Flink狀態(tài)管理和恢復(fù)機(jī)制

0.問題

1、什么是狀態(tài)?
2、Flink狀態(tài)類型有哪幾種?
3、狀態(tài)有什么作用?
4、如何使用狀態(tài),實(shí)現(xiàn)什么樣的API?
5、什么是checkpoint與savepoint?
6、如何使用checkpoint與savepoint?
7、checkpoint原理是什么?
8、checkpint存儲(chǔ)到hdfs上又是什么意思?

1.狀態(tài)

1.0 作用

<1> 增量計(jì)算
聚合操作、機(jī)器學(xué)習(xí)訓(xùn)練模型迭代運(yùn)算時(shí)保存當(dāng)前模型等等
<2> 容錯(cuò)
Job故障重啟、升級(jí)

1.1 基本介紹

定義:某task或者operator在某一時(shí)刻的在內(nèi)存中的狀態(tài)。
而checkpoint是,對(duì)于這個(gè)中間結(jié)果進(jìn)行一次快照。
作用:State是可以被記錄的,在失敗的情況下可以恢復(fù)。
checkpoint則表示了一個(gè)Flink Job,在一個(gè)特定時(shí)刻的一份全局狀態(tài)快照,即包含了一個(gè)job下所有task/operator某時(shí)刻的狀態(tài)。

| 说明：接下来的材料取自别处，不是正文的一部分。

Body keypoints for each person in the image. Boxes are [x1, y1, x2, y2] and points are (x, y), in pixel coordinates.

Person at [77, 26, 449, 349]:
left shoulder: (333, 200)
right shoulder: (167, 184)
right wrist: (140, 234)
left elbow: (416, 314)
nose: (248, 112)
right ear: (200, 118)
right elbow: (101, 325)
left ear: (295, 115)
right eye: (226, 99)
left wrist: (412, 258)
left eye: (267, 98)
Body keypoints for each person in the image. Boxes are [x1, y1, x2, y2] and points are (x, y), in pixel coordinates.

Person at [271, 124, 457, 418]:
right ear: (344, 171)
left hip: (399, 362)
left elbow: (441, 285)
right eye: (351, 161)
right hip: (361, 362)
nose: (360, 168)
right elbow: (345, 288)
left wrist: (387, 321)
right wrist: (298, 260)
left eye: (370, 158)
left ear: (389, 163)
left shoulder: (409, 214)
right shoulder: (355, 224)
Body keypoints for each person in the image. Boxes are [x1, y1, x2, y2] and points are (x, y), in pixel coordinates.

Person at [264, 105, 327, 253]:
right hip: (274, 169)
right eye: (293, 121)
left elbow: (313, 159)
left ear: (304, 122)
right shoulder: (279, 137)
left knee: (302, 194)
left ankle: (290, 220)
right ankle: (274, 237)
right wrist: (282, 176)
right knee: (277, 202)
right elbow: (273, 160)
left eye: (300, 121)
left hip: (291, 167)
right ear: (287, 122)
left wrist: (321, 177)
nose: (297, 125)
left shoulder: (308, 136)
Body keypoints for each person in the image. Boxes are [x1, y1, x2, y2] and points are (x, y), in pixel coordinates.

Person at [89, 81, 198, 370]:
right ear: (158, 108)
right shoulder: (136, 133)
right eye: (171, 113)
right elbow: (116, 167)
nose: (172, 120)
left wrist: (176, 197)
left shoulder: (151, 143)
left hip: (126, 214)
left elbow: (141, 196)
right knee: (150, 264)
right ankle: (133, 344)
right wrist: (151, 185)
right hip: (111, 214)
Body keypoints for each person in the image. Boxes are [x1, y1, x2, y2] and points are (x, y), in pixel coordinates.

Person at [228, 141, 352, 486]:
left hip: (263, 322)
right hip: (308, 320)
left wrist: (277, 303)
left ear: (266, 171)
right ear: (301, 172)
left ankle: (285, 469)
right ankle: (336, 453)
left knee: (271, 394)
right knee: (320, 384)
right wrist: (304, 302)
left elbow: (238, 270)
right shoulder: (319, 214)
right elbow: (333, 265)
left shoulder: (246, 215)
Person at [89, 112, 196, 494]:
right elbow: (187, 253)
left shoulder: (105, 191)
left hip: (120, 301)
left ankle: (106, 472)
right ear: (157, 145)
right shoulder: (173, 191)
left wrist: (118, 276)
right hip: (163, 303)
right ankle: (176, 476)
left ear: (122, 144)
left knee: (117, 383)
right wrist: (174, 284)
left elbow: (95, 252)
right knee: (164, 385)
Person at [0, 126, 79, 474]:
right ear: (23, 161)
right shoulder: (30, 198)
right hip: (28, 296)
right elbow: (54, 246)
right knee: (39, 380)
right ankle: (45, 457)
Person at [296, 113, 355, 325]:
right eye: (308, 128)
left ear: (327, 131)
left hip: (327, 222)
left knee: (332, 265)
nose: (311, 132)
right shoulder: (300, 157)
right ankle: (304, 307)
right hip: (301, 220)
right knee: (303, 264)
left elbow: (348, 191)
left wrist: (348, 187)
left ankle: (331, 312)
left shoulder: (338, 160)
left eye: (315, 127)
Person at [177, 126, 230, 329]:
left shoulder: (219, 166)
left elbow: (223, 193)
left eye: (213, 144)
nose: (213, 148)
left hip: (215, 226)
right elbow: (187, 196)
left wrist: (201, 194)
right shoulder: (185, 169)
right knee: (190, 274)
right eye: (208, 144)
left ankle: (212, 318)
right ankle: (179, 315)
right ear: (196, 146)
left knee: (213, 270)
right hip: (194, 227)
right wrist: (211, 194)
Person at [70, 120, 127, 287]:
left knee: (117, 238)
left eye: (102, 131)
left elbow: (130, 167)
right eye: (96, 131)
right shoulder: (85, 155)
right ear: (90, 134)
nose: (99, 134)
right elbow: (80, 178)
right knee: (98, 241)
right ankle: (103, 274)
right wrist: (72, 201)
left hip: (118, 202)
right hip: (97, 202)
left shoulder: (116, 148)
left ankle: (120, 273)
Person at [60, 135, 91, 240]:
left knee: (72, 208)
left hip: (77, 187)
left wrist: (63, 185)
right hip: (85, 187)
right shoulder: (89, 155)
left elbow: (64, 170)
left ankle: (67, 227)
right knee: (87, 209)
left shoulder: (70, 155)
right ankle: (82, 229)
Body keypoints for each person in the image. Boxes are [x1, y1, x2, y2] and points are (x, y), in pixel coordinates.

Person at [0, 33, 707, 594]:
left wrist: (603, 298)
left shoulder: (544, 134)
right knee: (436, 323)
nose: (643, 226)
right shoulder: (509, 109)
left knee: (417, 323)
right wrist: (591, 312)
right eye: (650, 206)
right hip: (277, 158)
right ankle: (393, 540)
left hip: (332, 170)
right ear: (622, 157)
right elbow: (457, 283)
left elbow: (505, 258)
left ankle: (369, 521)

比如任務(wù)掛掉的時(shí)候或被手動(dòng)停止的時(shí)候,可以從掛掉的點(diǎn)重新繼續(xù)消費(fèi)。
基本類型:Operator state、Keyed state
特殊的 Broadcast State
適用場(chǎng)景:
增量計(jì)算:
<1>聚合操作
<2>機(jī)器學(xué)習(xí)訓(xùn)練模型迭代運(yùn)算時(shí)保存當(dāng)前模型
等等
容錯(cuò):
Job故障重啟

使用狀態(tài),必須使用RichFunction,因?yàn)闋顟B(tài)是使用RuntimeContext訪問的,只能在RichFunction中訪問

1.2 案例介紹

假設(shè)現(xiàn)在存在輸入源數(shù)據(jù)格式為(EventID,Value)
輸出數(shù)據(jù),直接flatMap即可,無狀態(tài)。
如果要輸出某EventID最大值/最小值等,HashMap是否可以?
程序一旦Crash,如何恢復(fù)?

答案:Flink提供了一套狀態(tài)保存的方法,不需要借助第三方存儲(chǔ)系統(tǒng)來解決狀態(tài)存儲(chǔ)問題。

1.3 State類型

1.3.1 Operator State

Operator State跟一個(gè)特定operator的一個(gè)并發(fā)實(shí)例綁定,整個(gè)operator只對(duì)應(yīng)一個(gè)state。相比較而言,在一個(gè)operator上,可能有很多個(gè)key,從而對(duì)應(yīng)多個(gè)keyed state。
所以一個(gè)并行度為4的source,即有4個(gè)實(shí)例,那么就會(huì)有4個(gè)狀態(tài)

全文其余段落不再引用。